#### REQUIREMENT A
Answer these questions using the court opinion excerpt about Mahon's employment:
(i) For what position did J.C. Penney hire Mahon, and when?
(ii) How old was Mahon when she was hired?
(iii) What did the Defendants cite to challenge Mahon's claim that she has never been licensed to practice in Texas?
#### REQUIREMENT B
Continue the court opinion excerpt about Mahon's employment from its final line.

#### SUPPLIED TEXT
## Start

The Defendants question Mahon's assertion that she has never been licensed to practice in the state of Texas, citing to PACER printouts attached to their motion which list her as "lead counsel" while working for the FDIC. (D MSJ at 3). These printouts, however, lack foundation and authentication and cannot be used to generate a genuine issue of material fact as to Mahon's licensure by the Texas bar without further proof.

Mahon was hired by J.C. Penney Life Insurance/J.C. Penny Direct Marketing Services ("J.C. Penney") for the position of Contract Manager some time in December 2000. (D MSJ at 2, Mahon Dep., D App. at 8-10, 23). Smith both interviewed Mahon for the position and offered her the job. (D MSJ at 2; Mahon Dep., D App. at 23; Smith Dep., D App. at 179). At the time Mahon was hired, she was 49 years old. (Mahon Dep., D App. at 4). The Defendants claim that Mahon "admits that her employment was at will," and cite to her deposition testimony. (D MSJ at 2; Mahon Depo., D App. at 84-85). The Court sustains Mahon's objection the Defendants' assertion. (P Obj. at 2).

During her deposition, Mahon testified as follows:

Q. Okay. Did you understand your employment with the company to be at will?
A. Well, it wasn't mentioned in the letter, but I know what at will means.
Q. Okay. Did you understand your employment with the company to be at will? Do you understand what at will employment is?

A. I know what at will means.

Q. Okay. Did you understand your employment with the company to be at will?
A. Well, it wasn't mentioned to me in the letter that I got, the one that you showed me earlier, but I know what at will means.
Q. Okay. Do you recall it being mentioned in the online authorization handbook?

A. I don't recall, but it could be in there.

Q. Okay. Did you understand, though, that your employment relationship was, with the company was at will. Was that your understanding?

A. Well, that's what my attorney says.

Q. Okay. What was your understanding?

Mr. Kalis. If your answer is based in whole or in part on something I've told you, then I'm going to instruct you not to answer the question. If you can answer it separate and apart from what I've told you, then you can go ahead and answer it.

. . .

Q. Throughout your employment with the company, you understood that you could quit at any time, correct?

A. Yes.

Q. Okay. And the company could terminate you at any time as long as the underlying reason for the termination wasn't prohibited by law.

A. Yes.

Mahon Dep., D App. at 84-85.

## End

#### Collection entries
## Start

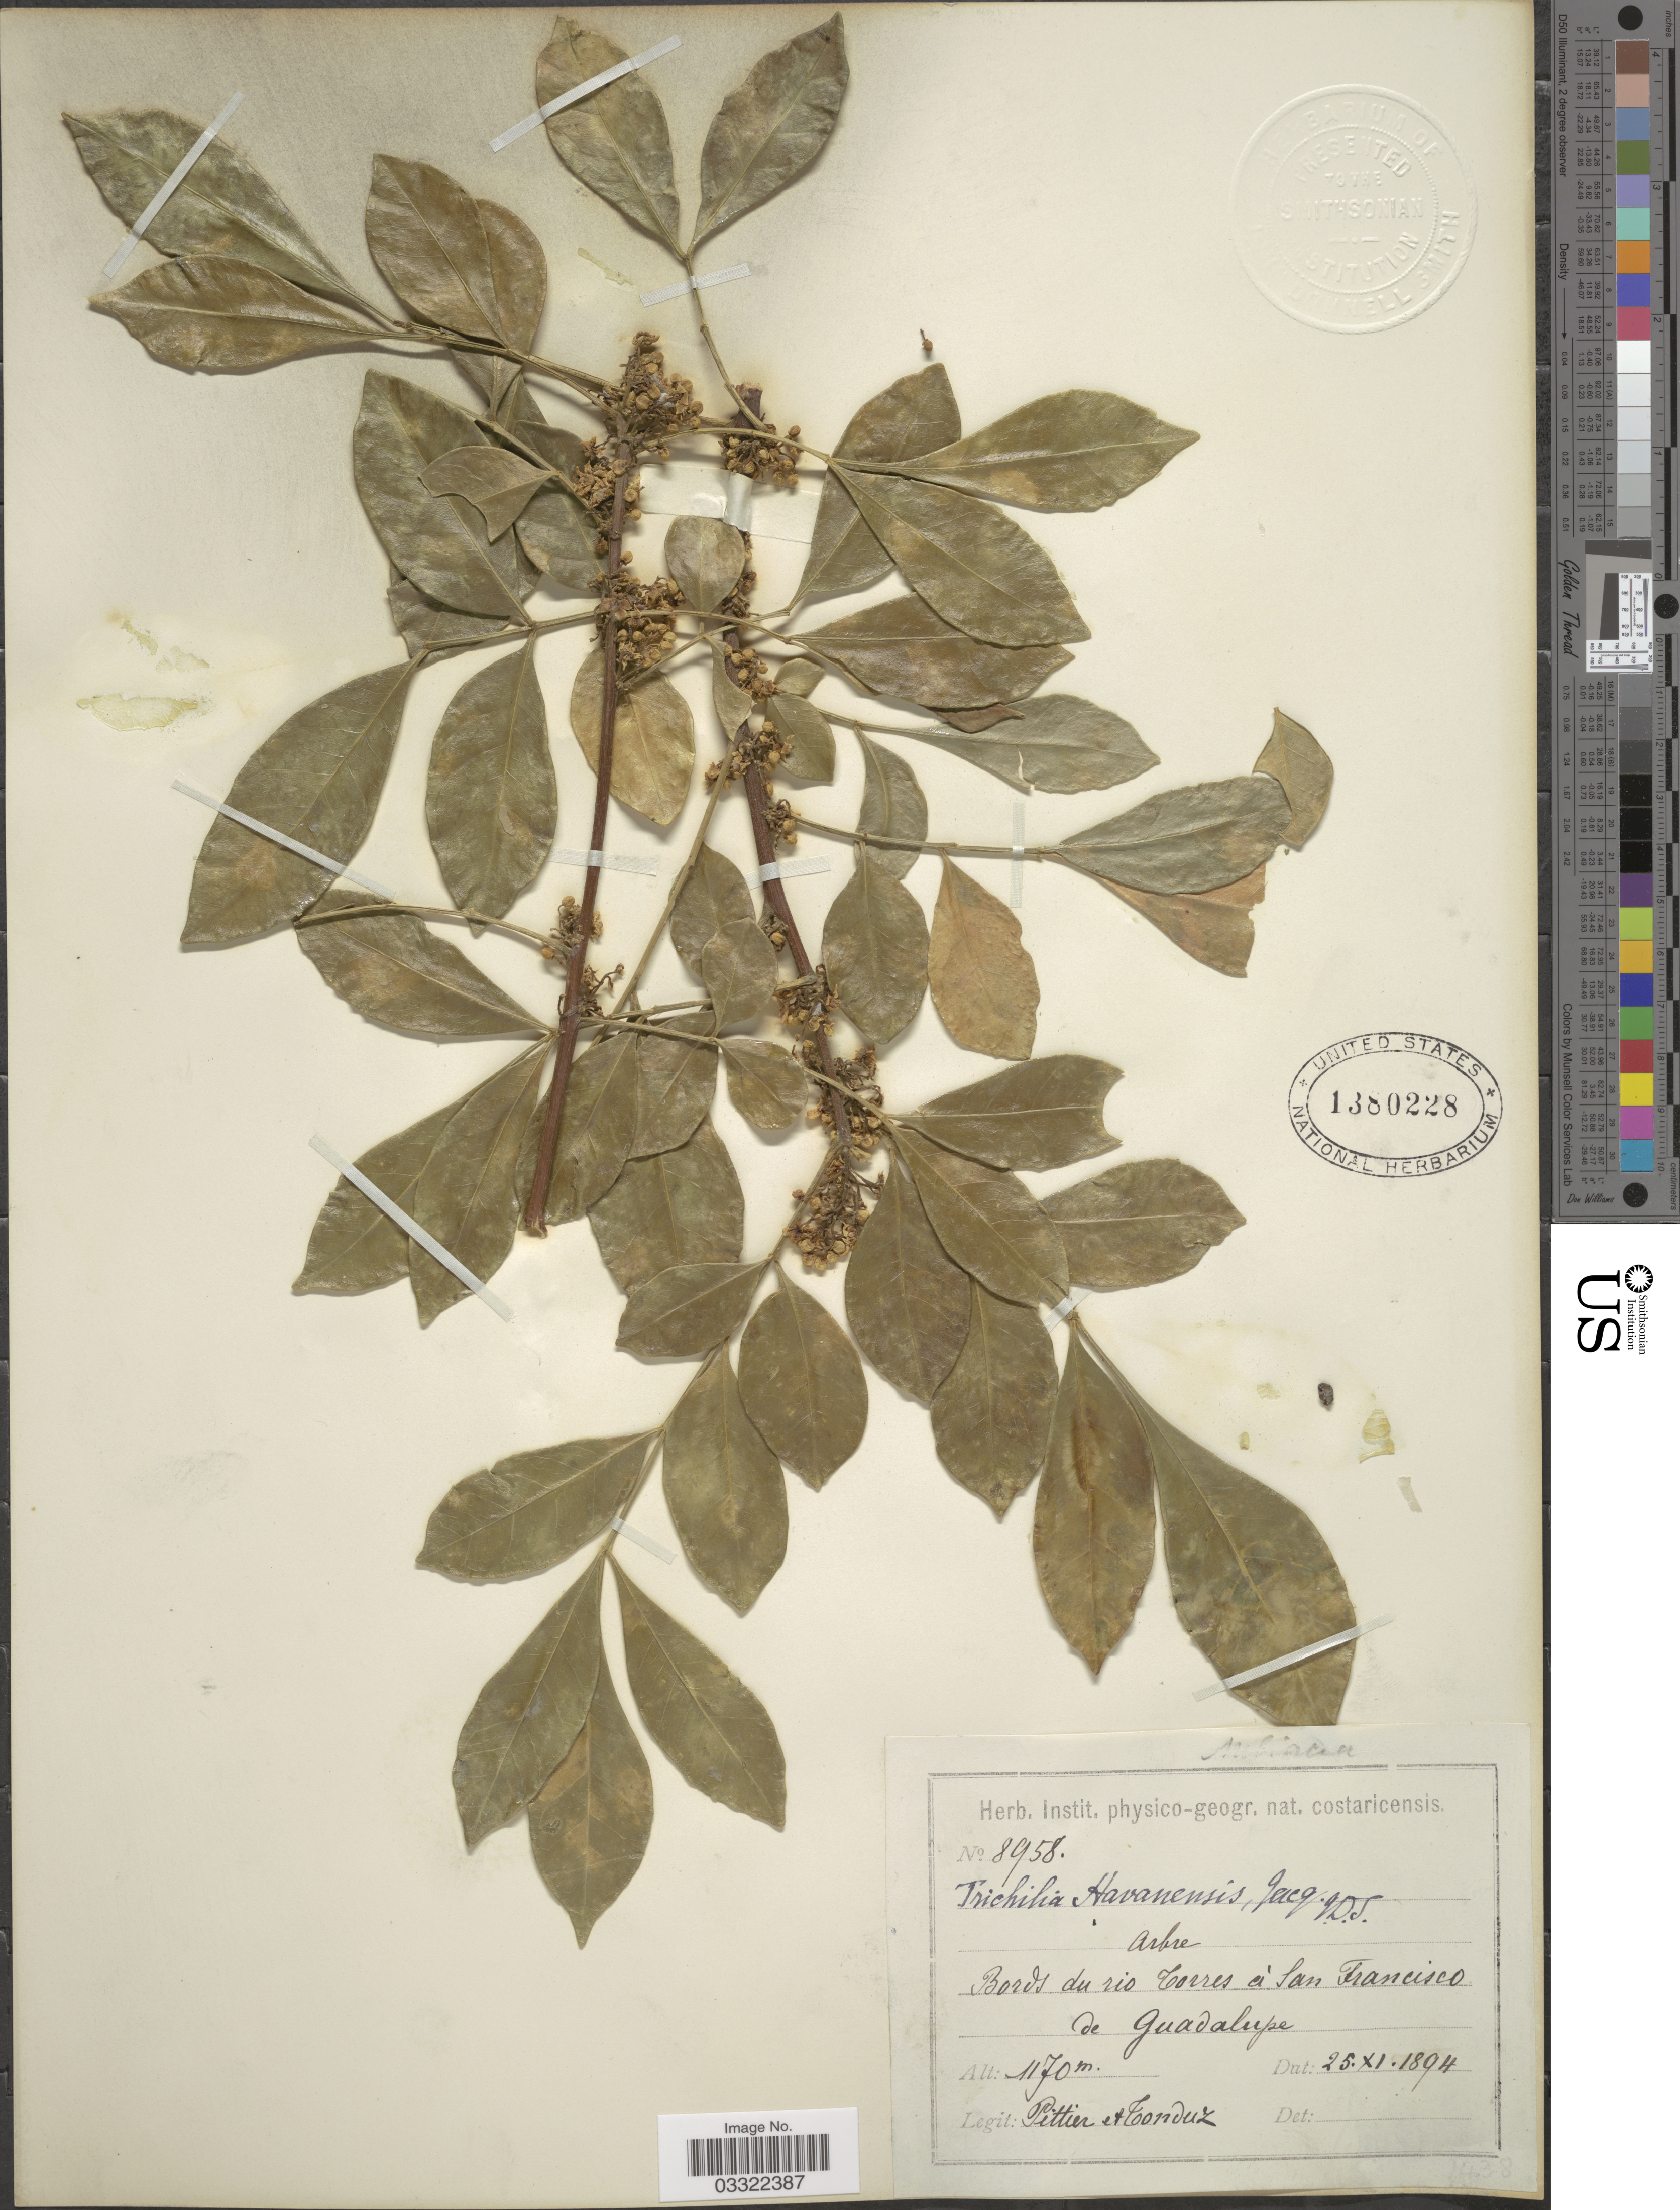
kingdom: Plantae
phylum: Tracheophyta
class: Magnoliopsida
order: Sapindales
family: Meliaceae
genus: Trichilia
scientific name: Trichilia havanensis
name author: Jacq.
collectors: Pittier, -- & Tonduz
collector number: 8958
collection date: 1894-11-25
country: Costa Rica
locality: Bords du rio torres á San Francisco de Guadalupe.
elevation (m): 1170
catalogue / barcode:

## End

#### EXERCISE RESPONSE A
(i) Contract Manager, some time in December 2000.
(ii) 49 years old.
(iii) PACER printouts attached to their motion, which list her as "lead counsel" while she worked for the FDIC.

#### EXERCISE RESPONSE B
In the Appendix in support of Mahon's response, she includes an affidavit in which she clarifies that "When I signed certain documents, such as Exhibit 9 to my deposition — the confirmation of the verbal offer from [J.C. Penney], I was not told nor did I agree that my employment with them would be "at will." (Mahon Affidavit, P App. at 2). Some time during June of 2001, J.C. Penney was sold to ADMS and changed its name to Stonebridge Life Insurance Company. (D MSJ at 2; Mahon Dep., D App. at 8).

While Mahon may not use her affidavit to counter her previous sworn testimony (Defendants' Objections at 1), she may, however, use it to supplement the deposition testimony. See S.W.S. Erectors, Inc. V. Infax, Inc., 72 F.3d 489, 495 (5th Cir. 1996); Van T. Junkins and Ass., Inc. v. U.S., 736 F.2d 656 (C.A. Ala. 1984). The Court finds that the statement offered in Mahon's affidavit merely clarifies her previous sworn testimony, that, at the time she signed the documents in question she was not informed that her employment was at will. This does not contradict the deposition testimony cited by the Defendants.

2. Mahon's Employment History With the Defendants.

The Defendants' business is to market insurance products directly to the consumer, without using insurance agents, and in doing so, they enter into contracts with various banks who then market the products to their customers. (D App. at 12).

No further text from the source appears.